First, use os to create a generalized path name,
second, use glob to get a list of regex matches in that path, 
third, strip the path and just get the base filename.'''
fnames = [os.path.basename(f) for f in glob(os.path.join(mod_dir, "*.cdf"))]

fnames.sort()

for fname in fnames:
    print(f"Inspecting - {fname}")
    do = Dataset(os.path.join(orig_dir, fname))
    dm = Dataset(os.path.join(mod_dir, fname))
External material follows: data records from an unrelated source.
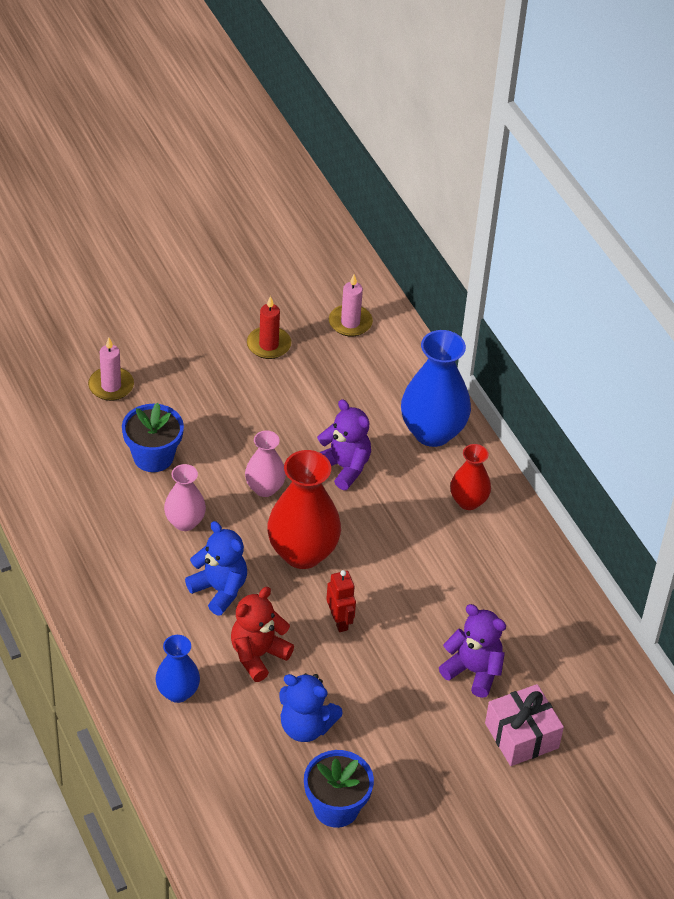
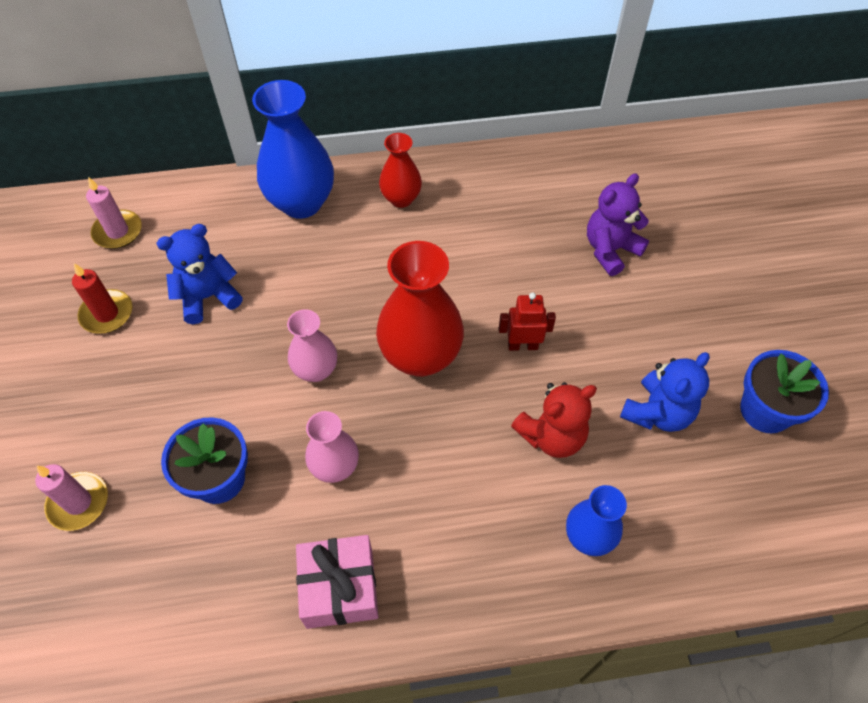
camera: 70 degrees left, 10 degrees up
blue teddy bear [185,521,247,615] -> blue teddy bear moved to [156,224,243,324]
red teddy bear [231,587,294,682] -> red teddy bear turned 90 degrees counterclockwise [511,382,597,458]
purple teddy bear [317,399,371,490] -> none
pink gift [485,684,564,766] -> pink gift moved to [296,535,378,629]

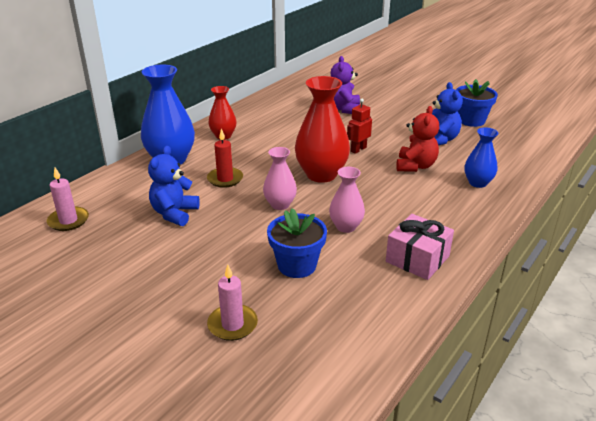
camera: 45 degrees left, 25 degrees down
red candle [72,263,132,334] -> red candle moved to [207,129,243,188]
    """ Get the variables in the modified file that have the substing precip in them and don't have 
    the substrings qc or std. This effectively gets all rain variables that aren't quality control
    variables and aren't standard deviation ones. """
    vars = [v for v in dm.variables.keys() if ("precip" in v and "qc" not in v and "std" not in v)]

    for var in vars:
        print(f"\t...{var}")
        """ Zip the lists together. Both will get truncated to the size of the smaller one. :-("""
        for x, y in zip(do.variables[var][:], dm.variables[var][:]):
#                 print(x, "--", y)
            # extra prints for alternative comparison functionality
            if x > 0 or y > 0:
                if x != y:
                    print("\t\t{} != {}".format(x, y), end="")
                else:
#                         print("\t{} == {}".format(x, y))
                    pass

## -- Visual comparison --
Comparison of raw files done on local machine using DiffMerge.  
![raw files](files/raw_comparison.png)  
Snapshot of output from last cell which compares the cdf files  
![cdf files](files/cdf_comparison.png)  
From the infomation above I have concluded that (for at least some of the files but I suspect all of them) the cdf files were thresholded before or durring ingest. I checked hpss and these cdf files are all v0 so they haven't been rearchived. This means that changing the raw files will have no effect on the cdf files. Therefore, I'll change the raw files, double check that the cdf files didn't change then rearchive only the changed files.